Il est indispensable au succès de tout mouvement qui aide à la formation d'une nation que ce mouvement soit dirigé par des individus possédant une grande noblesse de caractère. Quelque excellent que puisse être un mouvement et même s'il tend vers le but le plus noble, il échouera s'il n'est dirigé par des hommes d'un caractère élevé, droits et sincères. On ne peut construire une bonne maison avec de mauvaises briques ; on ne peut construire une grande nation avec des citoyens mauvais ou indifférents.
Il est par conséquent d'une importance vitale que l'éducation donnée par une nation à sa jeunesse comprenne la formation du caractère par des méthodes religieuses et morales. Une éducation qui laisse de côté la religion et la moralité n'est pas vraiment une éducation (129).
L'ÉDUCATION RELIGIEUSE
… À mon avis, la religion devrait imprégner l'éducation dans toutes ses phases, du berceau à la tombe. Car la religion n'est pas une série de doctrines mais bien une méthode de vie ; elle n'est pas un crédo que l'on doit répéter, mais une attitude envers la vie… Et il n'est rien de plus religieux que d'enseigner aux esprits jeunes à reconnaitre la Loi et de collaborer avec elle dans les limites de la loi humaine et de la conscience [220] individuelle… Je demanderais donc que l'on développe au même titre, dans l'éducation, la conscience sociale et la conscience individuelle. Les jeunes gens apprendront la différence qui existe entre les lois de la nature et celles de l'homme ; mais le respect de la loi leur enseignera que s'ils y contreviennent pour une raison de conscience, ils devront, accepter les souffrances qui en découleront. Car c'est ainsi qu'ils rendent à la fois leurs devoirs envers eux-mêmes et envers la société (130).
Mais il est quelque chose qu'il ne faut jamais oublier. Le patriotisme est un sentiment d'amour. Il ne faut jamais mêler au patriotisme le poison de la haine, car la haine est la racine même des vices de même que l'amour est la racine des vertus. Lorsque le patriotisme est empoisonné par la haine envers d'autres pays, il devient maladif, il perd son essence et sa vitalité. L'évolution naturelle du patriotisme le porte à se muer en un sentiment d'amour envers toutes les nations et le nationalisme devient ainsi internationalisme. Le patriotisme est un pas vers cet amour immense et élevé qu'est l'amour de l'Humanité, couronne du monde de l'avenir. Mais le patriotisme imprégner du mal que répand le poison de la haine devient agressivité de race, insolence de race, tyrannie de race. Ces sentiments rapetissent le coeur et aveuglent l'intelligence. (129)

## CONSIGNES DE L'EXERCICE
(1) Pour chacune des affirmations suivantes, dites si elle concorde avec l'extrait sur l'éducation et le patriotisme. Répondez par oui ou par non et citez mot pour mot les termes décisifs du texte.
(a) La religion y est présentée comme une série de doctrines.
(b) La haine y est désignée comme la racine des vices.
(c) Un excellent mouvement peut réussir même s'il est dirigé par des hommes dépourvus de caractère élevé.
(2) Rédigez la suite de l'extrait sur l'éducation et le patriotisme, en partant de sa dernière phrase.

## LIGNES FOURNIES
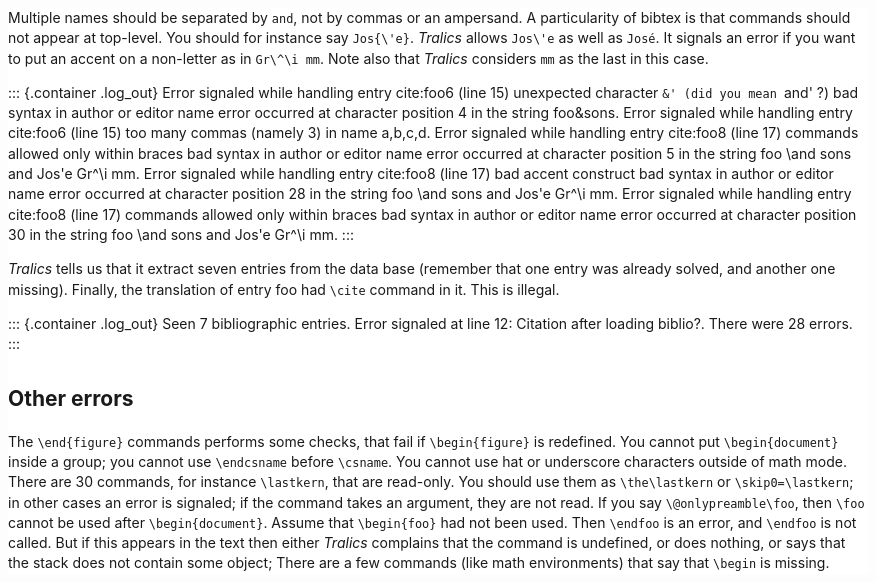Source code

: Multiple names should be separated by `and`, not by commas or an
ampersand. A particularity of bibtex is that commands should not appear
at top-level. You should for instance say `Jos{\'e}`. *Tralics* allows
`Jos\'e` as well as `José`. It signals an error if you want to put an
accent on a non-letter as in `Gr\^\i mm`. Note also that *Tralics*
considers `mm` as the last in this case.

::: {.container .log_out}
    Error signaled while handling entry cite:foo6 (line 15)
    unexpected character `&' (did you mean `and' ?)
    bad syntax in author or editor name
    error occurred at character position 4 in the string
     foo&sons.
    Error signaled while handling entry cite:foo6 (line 15)
    too many commas (namely 3) in name
     a,b,c,d.
    Error signaled while handling entry cite:foo8 (line 17)
    commands allowed only within braces
    bad syntax in author or editor name
    error occurred at character position 5 in the string
     foo \and sons and Jos\'e Gr\^\i mm.
    Error signaled while handling entry cite:foo8 (line 17)
    bad accent construct
    bad syntax in author or editor name
    error occurred at character position 28 in the string
     foo \and sons and Jos\'e Gr\^\i mm.
    Error signaled while handling entry cite:foo8 (line 17)
    commands allowed only within braces
    bad syntax in author or editor name
    error occurred at character position 30 in the string
     foo \and sons and Jos\'e Gr\^\i mm.
:::

*Tralics* tells us that it extract seven entries from the data base
(remember that one entry was already solved, and another one missing).
Finally, the translation of entry foo had `\cite` command in it. This is
illegal.

::: {.container .log_out}
    Seen 7 bibliographic entries.
    Error signaled at line 12:
    Citation after loading biblio?.
    There were 28 errors.
:::

Other errors
------------

The `\end{figure}` commands performs some checks, that fail if
`\begin{figure}` is redefined. You cannot put `\begin{document}` inside
a group; you cannot use `\endcsname` before `\csname`. You cannot use
hat or underscore characters outside of math mode. There are 30
commands, for instance `\lastkern`, that are read-only. You should use
them as `\the\lastkern` or `\skip0=\lastkern`; in other cases an error
is signaled; if the command takes an argument, they are not read. If you
say `\@onlypreamble\foo`, then `\foo` cannot be used after
`\begin{document}`. Assume that `\begin{foo}` had not been used. Then
`\endfoo` is an error, and `\endfoo` is not called. But if this appears
in the text then either *Tralics* complains that the command is
undefined, or does nothing, or says that the stack does not contain some
object; There are a few commands (like math environments) that say that
`\begin` is missing.
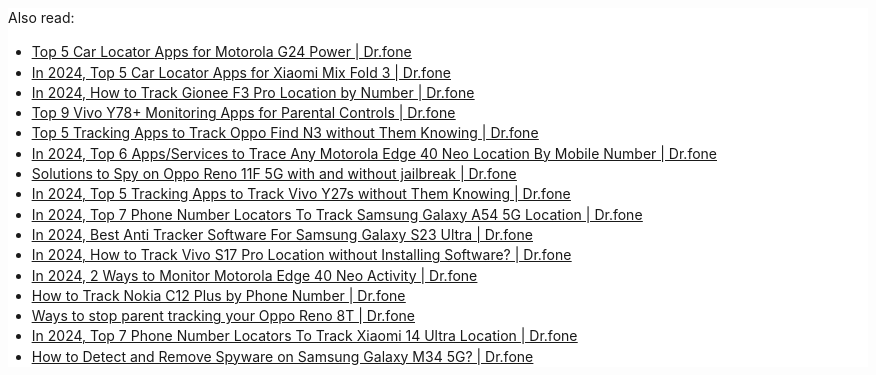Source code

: 
<ins class="adsbygoogle"
     style="display:block"
     data-ad-format="autorelaxed"
     data-ad-client="ca-pub-7571918770474297"
     data-ad-slot="1223367746"></ins>
<ins class="adsbygoogle"
     style="display:block"
     data-ad-client="ca-pub-7571918770474297"
     data-ad-slot="8358498916"
     data-ad-format="auto"
     data-full-width-responsive="true"></ins>


<span class="atpl-alsoreadstyle">Also read:</span>
<div><ul>
<li><a href="https://android-location-track.techidaily.com/top-5-car-locator-apps-for-motorola-g24-power-drfone-by-drfone-virtual-android/"><u>Top 5 Car Locator Apps for Motorola G24 Power | Dr.fone</u></a></li>
<li><a href="https://android-location-track.techidaily.com/in-2024-top-5-car-locator-apps-for-xiaomi-mix-fold-3-drfone-by-drfone-virtual-android/"><u>In 2024, Top 5 Car Locator Apps for Xiaomi Mix Fold 3 | Dr.fone</u></a></li>
<li><a href="https://android-location-track.techidaily.com/in-2024-how-to-track-gionee-f3-pro-location-by-number-drfone-by-drfone-virtual-android/"><u>In 2024, How to Track Gionee F3 Pro Location by Number | Dr.fone</u></a></li>
<li><a href="https://android-location-track.techidaily.com/top-9-vivo-y78plus-monitoring-apps-for-parental-controls-drfone-by-drfone-virtual-android/"><u>Top 9 Vivo Y78+ Monitoring Apps for Parental Controls | Dr.fone</u></a></li>
<li><a href="https://android-location-track.techidaily.com/top-5-tracking-apps-to-track-oppo-find-n3-without-them-knowing-drfone-by-drfone-virtual-android/"><u>Top 5 Tracking Apps to Track Oppo Find N3 without Them Knowing | Dr.fone</u></a></li>
<li><a href="https://android-location-track.techidaily.com/in-2024-top-6-appsservices-to-trace-any-motorola-edge-40-neo-location-by-mobile-number-drfone-by-drfone-virtual-android/"><u>In 2024, Top 6 Apps/Services to Trace Any Motorola Edge 40 Neo Location By Mobile Number | Dr.fone</u></a></li>
<li><a href="https://android-location-track.techidaily.com/solutions-to-spy-on-oppo-reno-11f-5g-with-and-without-jailbreak-drfone-by-drfone-virtual-android/"><u>Solutions to Spy on Oppo Reno 11F 5G with and without jailbreak | Dr.fone</u></a></li>
<li><a href="https://android-location-track.techidaily.com/in-2024-top-5-tracking-apps-to-track-vivo-y27s-without-them-knowing-drfone-by-drfone-virtual-android/"><u>In 2024, Top 5 Tracking Apps to Track Vivo Y27s without Them Knowing | Dr.fone</u></a></li>
<li><a href="https://android-location-track.techidaily.com/in-2024-top-7-phone-number-locators-to-track-samsung-galaxy-a54-5g-location-drfone-by-drfone-virtual-android/"><u>In 2024, Top 7 Phone Number Locators To Track Samsung Galaxy A54 5G Location | Dr.fone</u></a></li>
<li><a href="https://android-location-track.techidaily.com/in-2024-best-anti-tracker-software-for-samsung-galaxy-s23-ultra-drfone-by-drfone-virtual-android/"><u>In 2024, Best Anti Tracker Software For Samsung Galaxy S23 Ultra | Dr.fone</u></a></li>
<li><a href="https://android-location-track.techidaily.com/in-2024-how-to-track-vivo-s17-pro-location-without-installing-software-drfone-by-drfone-virtual-android/"><u>In 2024, How to Track Vivo S17 Pro Location without Installing Software? | Dr.fone</u></a></li>
<li><a href="https://android-location-track.techidaily.com/in-2024-2-ways-to-monitor-motorola-edge-40-neo-activity-drfone-by-drfone-virtual-android/"><u>In 2024, 2 Ways to Monitor Motorola Edge 40 Neo Activity | Dr.fone</u></a></li>
<li><a href="https://android-location-track.techidaily.com/how-to-track-nokia-c12-plus-by-phone-number-drfone-by-drfone-virtual-android/"><u>How to Track Nokia C12 Plus by Phone Number | Dr.fone</u></a></li>
<li><a href="https://android-location-track.techidaily.com/ways-to-stop-parent-tracking-your-oppo-reno-8t-drfone-by-drfone-virtual-android/"><u>Ways to stop parent tracking your Oppo Reno 8T | Dr.fone</u></a></li>
<li><a href="https://android-location-track.techidaily.com/in-2024-top-7-phone-number-locators-to-track-xiaomi-14-ultra-location-drfone-by-drfone-virtual-android/"><u>In 2024, Top 7 Phone Number Locators To Track Xiaomi 14 Ultra Location | Dr.fone</u></a></li>
<li><a href="https://android-location-track.techidaily.com/how-to-detect-and-remove-spyware-on-samsung-galaxy-m34-5g-drfone-by-drfone-virtual-android/"><u>How to Detect and Remove Spyware on Samsung Galaxy M34 5G? | Dr.fone</u></a></li>
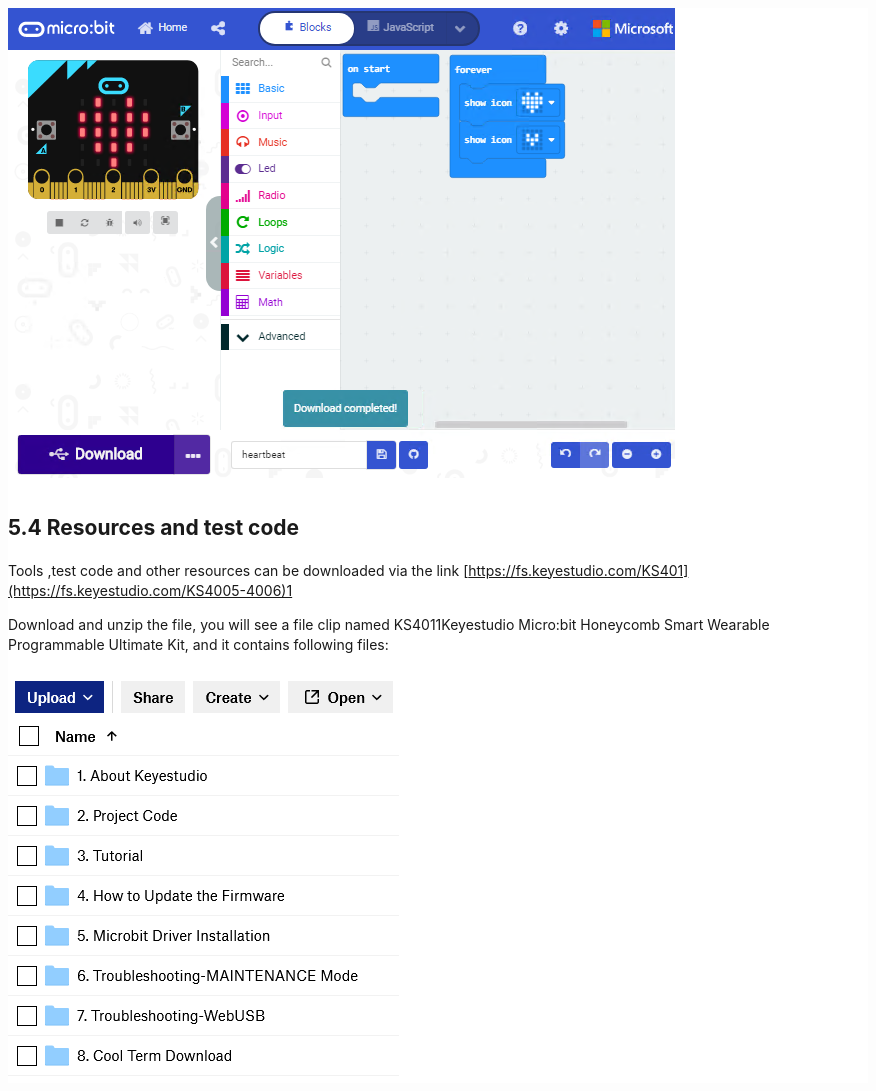 ![](media/ce919e72cca0b62ceaac7c86bda98499.png)

## 5.4 Resources and test code

Tools ,test code and other resources can be downloaded via the link
[https://fs.keyestudio.com/KS401](https://fs.keyestudio.com/KS4005-4006)1

Download and unzip the file, you will see a file clip named KS4011Keyestudio
Micro:bit Honeycomb Smart Wearable Programmable Ultimate Kit, and it contains
following files:

![](media/c6f1815b59ee0ba347ba8ef851b34cf1.png)
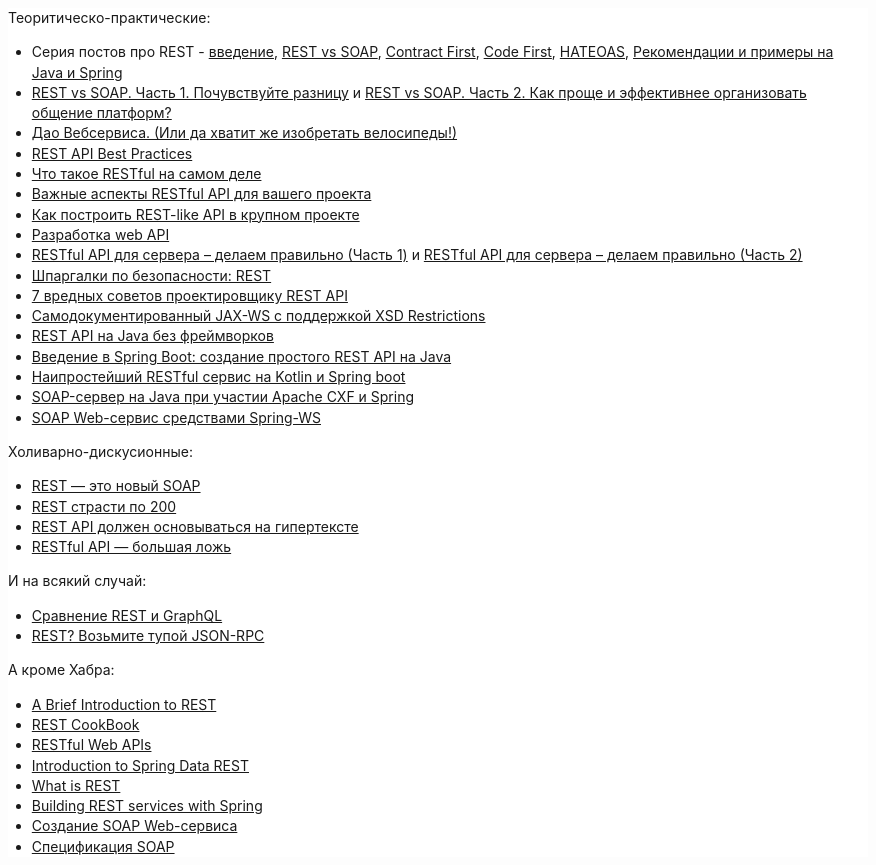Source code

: Теоритическо-практические:
- Серия постов про REST - [введение](https://habr.com/ru/post/483202/), [REST vs SOAP](https://habr.com/ru/post/483204/), [Contract First](https://habr.com/ru/post/483206/), [Code First](https://habr.com/ru/post/483322/), [HATEOAS](https://habr.com/ru/post/483328/), [Рекомендации и примеры на Java и Spring](https://habr.com/ru/post/483374/)
- [REST vs SOAP. Часть 1. Почувствуйте разницу](https://habr.com/ru/post/131343/) и [REST vs SOAP. Часть 2. Как проще и эффективнее организовать общение платформ?](https://habr.com/ru/post/134303/)
- [Дао Вебсервиса. (Или да хватит же изобретать велосипеды!)](https://habr.com/ru/post/75248/)
- [REST API Best Practices](https://habr.com/ru/post/351890/)
- [Что такое RESTful на самом деле](https://habr.com/ru/company/hexlet/blog/274675/)
- [Важные аспекты RESTful API для вашего проекта](https://habr.com/ru/post/108993/)
- [Как построить REST-like API в крупном проекте](https://habr.com/ru/company/yamoney/blog/347390/)
- [Разработка web API](https://habr.com/ru/post/181988/)
- [RESTful API для сервера – делаем правильно (Часть 1)](https://habr.com/ru/post/144011/) и [RESTful API для сервера – делаем правильно (Часть 2)](https://habr.com/ru/post/144259/)
- [Шпаргалки по безопасности: REST](https://habr.com/ru/company/acribia/blog/453384/)
- [7 вредных советов проектировщику REST API](https://habr.com/ru/post/325884/)
- [Самодокументированный JAX-WS с поддержкой XSD Restrictions](https://habr.com/ru/post/220387/)
- [REST API на Java без фреймворков](https://habr.com/ru/company/otus/blog/480564/)
- [Введение в Spring Boot: создание простого REST API на Java](https://habr.com/ru/post/435144/)
- [Наипростейший RESTful сервис на Kotlin и Spring boot](https://habr.com/ru/post/343364/)
- [SOAP-сервер на Java при участии Apache CXF и Spring](https://habr.com/ru/post/137543/)
- [SOAP Web-сервис средствами Spring-WS](https://habr.com/ru/post/148403/)

Холиварно-дискусионные:
- [REST — это новый SOAP](https://habr.com/ru/company/mailru/blog/345184/)
- [REST страсти по 200](https://habr.com/ru/post/440900/)
- [REST API должен основываться на гипертексте](https://habr.com/ru/post/483528/)
- [RESTful API — большая ложь](https://habr.com/ru/post/265845/)

И на всякий случай:
- [Сравнение REST и GraphQL](https://habr.com/ru/post/335158/)
- [REST? Возьмите тупой JSON-RPC](https://habr.com/ru/post/441854/)

А кроме Хабра:
- [A Brief Introduction to REST](https://www.infoq.com/articles/rest-introduction/)
- [REST CookBook](http://restcookbook.com/)
- [RESTful Web APIs](http://restfulwebapis.org/)
- [Introduction to Spring Data REST](https://www.baeldung.com/spring-data-rest-intro)
- [What is REST](https://restfulapi.net/)
- [Building REST services with Spring](https://spring.io/guides/tutorials/bookmarks/)
- [Создание SOAP Web-сервиса](https://spring-projects.ru/guides/producing-web-service/)
- [Спецификация SOAP](https://www.w3.org/TR/soap/)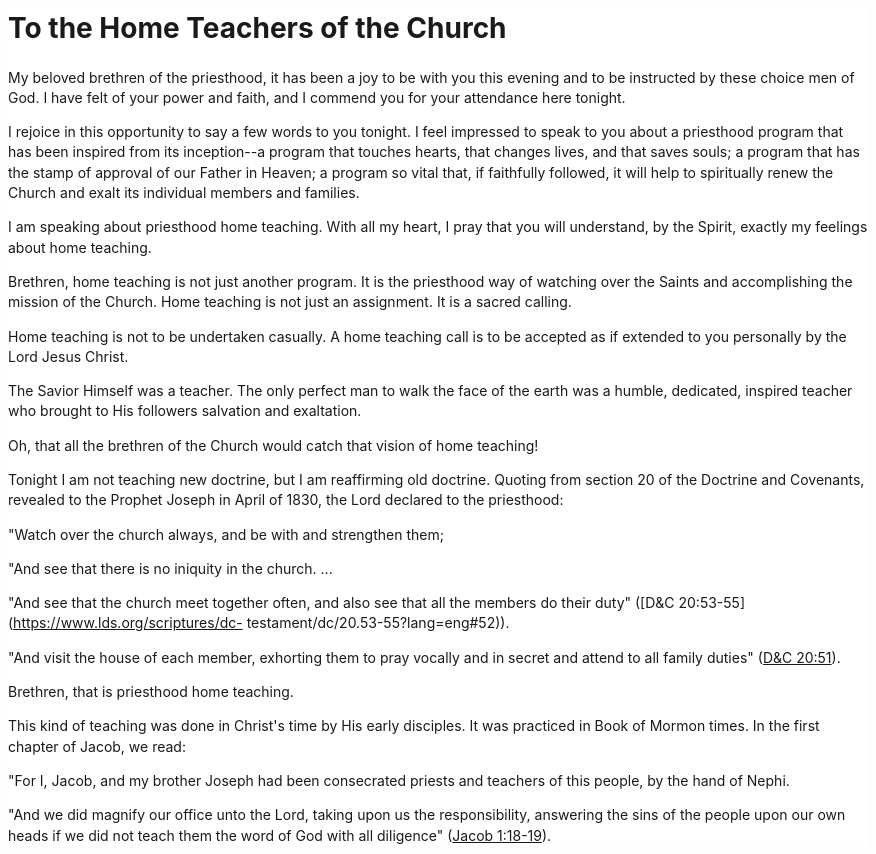 # To the Home Teachers of the Church

My beloved brethren of the priesthood, it has been a joy to be with you this
evening and to be instructed by these choice men of God. I have felt of your
power and faith, and I commend you for your attendance here tonight.

I rejoice in this opportunity to say a few words to you tonight. I feel
impressed to speak to you about a priesthood program that has been inspired
from its inception--a program that touches hearts, that changes lives, and
that saves souls; a program that has the stamp of approval of our Father in
Heaven; a program so vital that, if faithfully followed, it will help to
spiritually renew the Church and exalt its individual members and families.

I am speaking about priesthood home teaching. With all my heart, I pray that
you will understand, by the Spirit, exactly my feelings about home teaching.

Brethren, home teaching is not just another program. It is the priesthood way
of watching over the Saints and accomplishing the mission of the Church. Home
teaching is not just an assignment. It is a sacred calling.

Home teaching is not to be undertaken casually. A home teaching call is to be
accepted as if extended to you personally by the Lord Jesus Christ.

The Savior Himself was a teacher. The only perfect man to walk the face of the
earth was a humble, dedicated, inspired teacher who brought to His followers
salvation and exaltation.

Oh, that all the brethren of the Church would catch that vision of home
teaching!

Tonight I am not teaching new doctrine, but I am reaffirming old doctrine.
Quoting from section 20 of the Doctrine and Covenants, revealed to the Prophet
Joseph in April of 1830, the Lord declared to the priesthood:

"Watch over the church always, and be with and strengthen them;

"And see that there is no iniquity in the church. ...

"And see that the church meet together often, and also see that all the
members do their duty" ([D&amp;C 20:53-55](https://www.lds.org/scriptures/dc-
testament/dc/20.53-55?lang=eng#52)).

"And visit the house of each member, exhorting them to pray vocally and in
secret and attend to all family duties" ([D&amp;C
20:51](https://www.lds.org/scriptures/dc-testament/dc/20.51?lang=eng#50)).

Brethren, that is priesthood home teaching.

This kind of teaching was done in Christ's time by His early disciples. It was
practiced in Book of Mormon times. In the first chapter of Jacob, we read:

"For I, Jacob, and my brother Joseph had been consecrated priests and teachers
of this people, by the hand of Nephi.

"And we did magnify our office unto the Lord, taking upon us the
responsibility, answering the sins of the people upon our own heads if we did
not teach them the word of God with all diligence" ([Jacob
1:18-19](https://www.lds.org/scriptures/bofm/jacob/1.18-19?lang=eng#17)).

## RÉPONSES RÉDIGÉES
(1)
(a) Non : « la religion n'est pas une série de doctrines mais bien une méthode de vie ».
(b) Oui : « la haine est la racine même des vices ».
(c) Non : « il échouera s'il n'est dirigé par des hommes d'un caractère élevé, droits et sincères ».

(2)
… L'éducation n'est pas tant une affaire de gouvernement qu'un devoir du peuple lui-même. Pour atteindre réellement son but, elle doit être entreprise, conçue, dirigée, réalisée non seulement par ceux qui aiment leur pays mais aussi par ceux qui connaissent les besoins du pays, ses particularités, ses caractéristiques, ses traditions. Pour être réellement utile, l'éducation doit être basée sur la connaissance du passé [221] de la nation autant que sur celle de son présent ; elle doit être conçue en conformité avec les traditions anciennes et les coutumes nationales et être adaptée aux nécessités modernes, afin de pouvoir répondre en tous points aux besoins sans cesse croissants de la nation. Lorsqu'on traite de l'éducation, il convient de s'informer de l'opinion de l'élite et de celle du peuple. Les Conseils de direction de tous les établissements d'enseignement devraient tenir compte de l'opinion des hommes d'État, des patriotes, des officiers, des hommes d'affaires, des pères et des tuteurs des enfants. Ils apporteraient dans ce domaine leur expérience du monde, leur connaissance de leur pays et leur clairvoyance quant aux besoins et aux possibilités de la nation ; tous ces éléments concourraient ainsi à l'établissement d'un vaste plan d'éducation et à sa mise en pratique d'une façon efficace.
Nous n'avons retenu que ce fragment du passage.